Gaye had her image struck by the photographer.

The trim on my mother's dress, above right, was inspired by an original period image in the book "Who Wore What?" by Juanita Leisch. Her earrings and brooch are original coral grape clusters.

Gaye's bonnet, above left, was made by Beverly Lister.

Both of these ladies do a fantastic job with their impressions! It is always such a pleasure to reenact with them - it feels like I am stepping back in time!

During the day I wore this royal blue wool dress with black velvet greek key trim. I will post more pictures of it soon!

Thursday, November 27, 2014

Welbourne 1864: Friday Dinner

Friday's dinner at Welbourne was fantastic! Our cook, Cheyney, woke up very early and worked all day preparing the food. She did an amazing job - the food was very delicious.

Prior to dinner we waited in the sitting room, enjoying the fire and good company.

This dress is one of my favorites that my mother has made. The trim style is based off of an original dress.

For this year's event I focused on using fabrics from my stash. This red-blue shot silk has been in my collection for awhile.
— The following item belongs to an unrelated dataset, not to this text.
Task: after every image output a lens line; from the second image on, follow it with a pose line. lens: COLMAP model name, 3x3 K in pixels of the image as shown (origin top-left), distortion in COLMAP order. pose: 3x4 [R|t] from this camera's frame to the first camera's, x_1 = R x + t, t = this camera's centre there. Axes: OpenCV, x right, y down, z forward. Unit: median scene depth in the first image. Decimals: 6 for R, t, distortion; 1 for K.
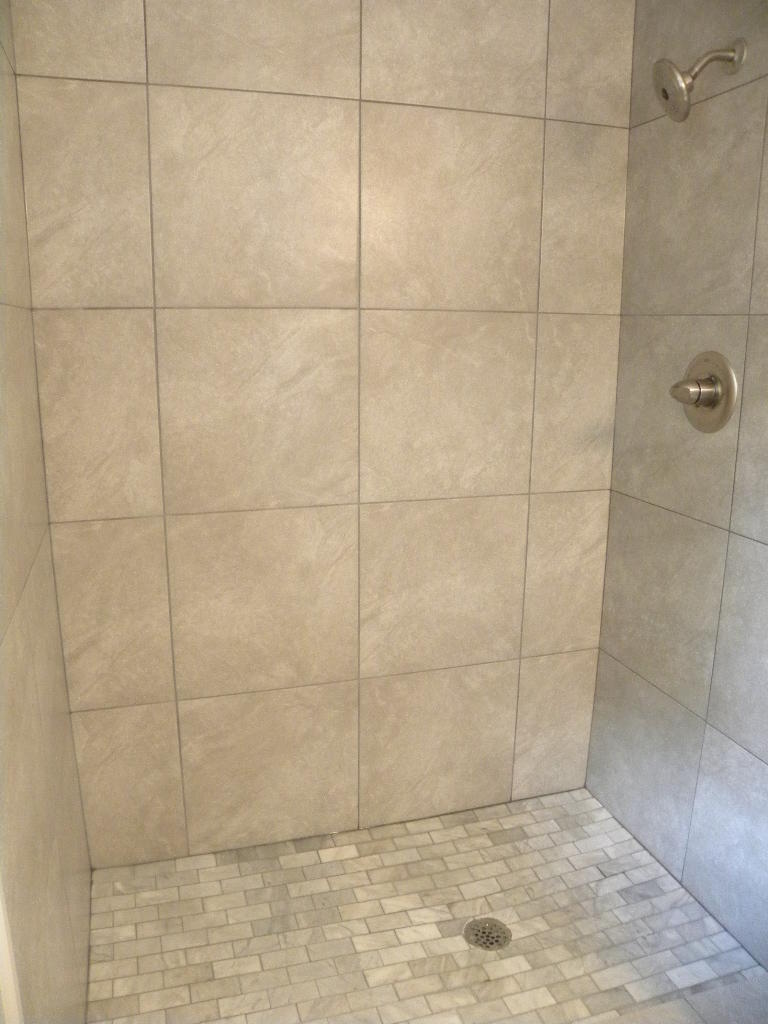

I chose to make a skirt to coordinate with my swiss waist and sheer silk organza bodice. I made a pair of wristlets and a matching headdress to wear with it. I wish that I had better pictures of the details to share! The headdress has antique jet bead tassels on it and the wristlets are black piped with the red-blue shot silk and have a jet bead center. I will make a matching bodice for this skirt sometime.